Luna didn’t close her eyes when she kissed. She simply looked forward as if studying what she saw, and all Luna could see was skin and strands of bright red hair waving in the wind.
“We shouldn’t,” Luna said as soon as they pulled apart, both a bit breathless and flushed, Ginny’s heart beating violently somewhere in the region of her throat. She pointed above to the mistletoe hanging above them, white berries even more so blindingly white in the sun as the two girls stared at the plant, squinting against the rays of light that were filtered through the barren tree. “There are Nargles in the mistletoe… they could get in our hair… I’ve heard that the Ministry is attempting to control them…”
“I don’t care,” Ginny replied. “I really don’t.”
Ginny kissed her again, and Luna’s kisses in return were halting and soft, lips fluttering against her skin like small, soft wings.
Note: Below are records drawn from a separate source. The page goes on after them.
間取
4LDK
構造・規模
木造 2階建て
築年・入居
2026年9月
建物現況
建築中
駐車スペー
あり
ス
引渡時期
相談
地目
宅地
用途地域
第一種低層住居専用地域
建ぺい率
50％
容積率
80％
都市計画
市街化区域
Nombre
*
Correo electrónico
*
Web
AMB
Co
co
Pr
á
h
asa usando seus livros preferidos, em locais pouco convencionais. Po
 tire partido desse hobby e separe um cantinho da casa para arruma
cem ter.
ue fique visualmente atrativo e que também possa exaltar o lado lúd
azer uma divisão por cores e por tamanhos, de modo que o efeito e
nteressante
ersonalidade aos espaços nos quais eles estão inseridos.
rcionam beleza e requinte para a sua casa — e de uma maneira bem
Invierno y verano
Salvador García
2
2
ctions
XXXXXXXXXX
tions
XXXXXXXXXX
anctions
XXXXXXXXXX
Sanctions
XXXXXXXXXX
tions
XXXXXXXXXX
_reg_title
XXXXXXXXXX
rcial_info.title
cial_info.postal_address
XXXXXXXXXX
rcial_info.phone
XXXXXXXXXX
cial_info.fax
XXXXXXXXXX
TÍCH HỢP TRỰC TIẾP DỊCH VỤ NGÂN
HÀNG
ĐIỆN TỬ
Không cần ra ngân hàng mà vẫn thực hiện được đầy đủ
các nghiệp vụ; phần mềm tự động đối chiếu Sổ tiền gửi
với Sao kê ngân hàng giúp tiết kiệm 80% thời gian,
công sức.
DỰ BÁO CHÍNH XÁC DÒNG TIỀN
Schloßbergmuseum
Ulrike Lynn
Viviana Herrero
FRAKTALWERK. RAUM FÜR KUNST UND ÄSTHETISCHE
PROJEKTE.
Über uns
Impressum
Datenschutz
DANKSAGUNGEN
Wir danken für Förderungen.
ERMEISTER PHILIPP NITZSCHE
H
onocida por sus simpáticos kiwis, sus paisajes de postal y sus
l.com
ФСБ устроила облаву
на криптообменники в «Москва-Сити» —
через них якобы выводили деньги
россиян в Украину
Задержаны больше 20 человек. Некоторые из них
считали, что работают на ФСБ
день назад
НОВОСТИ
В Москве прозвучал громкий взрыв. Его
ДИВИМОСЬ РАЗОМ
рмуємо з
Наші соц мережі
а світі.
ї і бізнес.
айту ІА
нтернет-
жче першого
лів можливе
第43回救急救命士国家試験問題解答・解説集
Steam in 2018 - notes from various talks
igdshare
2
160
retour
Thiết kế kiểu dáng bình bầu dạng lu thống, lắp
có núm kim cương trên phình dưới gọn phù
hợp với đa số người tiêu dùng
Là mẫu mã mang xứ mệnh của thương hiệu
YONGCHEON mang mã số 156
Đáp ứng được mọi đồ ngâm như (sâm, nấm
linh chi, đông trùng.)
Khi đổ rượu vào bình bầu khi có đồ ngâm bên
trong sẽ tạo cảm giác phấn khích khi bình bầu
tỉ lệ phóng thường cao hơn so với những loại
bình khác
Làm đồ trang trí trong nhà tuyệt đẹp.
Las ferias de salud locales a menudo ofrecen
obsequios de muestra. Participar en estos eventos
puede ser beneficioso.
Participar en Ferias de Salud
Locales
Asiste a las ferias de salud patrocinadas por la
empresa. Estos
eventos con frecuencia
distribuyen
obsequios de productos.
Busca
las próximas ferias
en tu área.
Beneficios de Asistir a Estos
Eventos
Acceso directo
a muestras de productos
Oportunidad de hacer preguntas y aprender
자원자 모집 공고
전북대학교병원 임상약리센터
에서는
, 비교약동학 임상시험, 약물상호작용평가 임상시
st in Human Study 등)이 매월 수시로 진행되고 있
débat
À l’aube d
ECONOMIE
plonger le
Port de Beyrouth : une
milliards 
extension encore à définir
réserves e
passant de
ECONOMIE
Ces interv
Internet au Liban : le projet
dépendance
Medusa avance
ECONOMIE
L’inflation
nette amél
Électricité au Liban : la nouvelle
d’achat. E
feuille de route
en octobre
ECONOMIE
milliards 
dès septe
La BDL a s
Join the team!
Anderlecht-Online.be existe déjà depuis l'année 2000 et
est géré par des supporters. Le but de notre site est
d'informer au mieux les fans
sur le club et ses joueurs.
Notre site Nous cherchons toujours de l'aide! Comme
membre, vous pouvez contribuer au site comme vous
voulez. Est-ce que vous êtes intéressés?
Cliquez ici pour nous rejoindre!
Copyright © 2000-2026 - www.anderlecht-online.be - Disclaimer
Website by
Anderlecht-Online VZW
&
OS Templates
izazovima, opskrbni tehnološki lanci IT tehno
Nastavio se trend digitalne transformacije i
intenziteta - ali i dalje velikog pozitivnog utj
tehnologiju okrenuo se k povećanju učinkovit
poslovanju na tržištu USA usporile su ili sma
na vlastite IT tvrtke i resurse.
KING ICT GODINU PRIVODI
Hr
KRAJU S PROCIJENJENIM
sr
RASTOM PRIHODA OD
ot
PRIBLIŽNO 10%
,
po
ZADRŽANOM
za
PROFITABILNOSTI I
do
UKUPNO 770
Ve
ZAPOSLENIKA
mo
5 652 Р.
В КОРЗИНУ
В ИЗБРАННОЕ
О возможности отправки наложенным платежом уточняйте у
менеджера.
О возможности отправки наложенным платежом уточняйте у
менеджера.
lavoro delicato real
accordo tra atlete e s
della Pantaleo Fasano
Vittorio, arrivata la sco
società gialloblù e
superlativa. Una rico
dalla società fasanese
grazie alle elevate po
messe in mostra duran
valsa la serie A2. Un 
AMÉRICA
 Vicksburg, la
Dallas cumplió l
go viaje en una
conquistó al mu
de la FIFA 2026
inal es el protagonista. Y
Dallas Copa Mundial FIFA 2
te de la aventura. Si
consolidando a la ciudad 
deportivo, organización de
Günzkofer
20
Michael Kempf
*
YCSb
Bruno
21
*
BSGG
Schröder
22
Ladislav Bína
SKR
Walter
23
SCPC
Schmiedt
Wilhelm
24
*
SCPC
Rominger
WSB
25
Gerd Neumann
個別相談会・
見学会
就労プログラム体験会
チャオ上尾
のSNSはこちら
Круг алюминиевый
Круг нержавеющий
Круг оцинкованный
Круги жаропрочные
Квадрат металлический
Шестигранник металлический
Her magazine slid onto the snow as she rubbed vague circles on Ginny’s arching back with gloveless hands.
The kiss was a kiss of want, desperation deep like a bottomless pit. The new sensation of soft skin under fingertips. Luna’s taste: cinnamon and peppermint and coffee. And then the need, which caused Ginny to take Luna’s bottom lip in her teeth and wonder what it was that caused Luna to clutch at her hands so tightly, and move a bit away.
There were no words, only hands on unfamiliar terrain, and the muffled sound of Ginny apologizing in a low murmur.
“I suppose this makes us best friends now,” Luna whispered.
“I suppose it does,” Ginny replied, her fingers tracing the delicate skin on Luna’s neck, stopping at the small indentations from a missing necklace.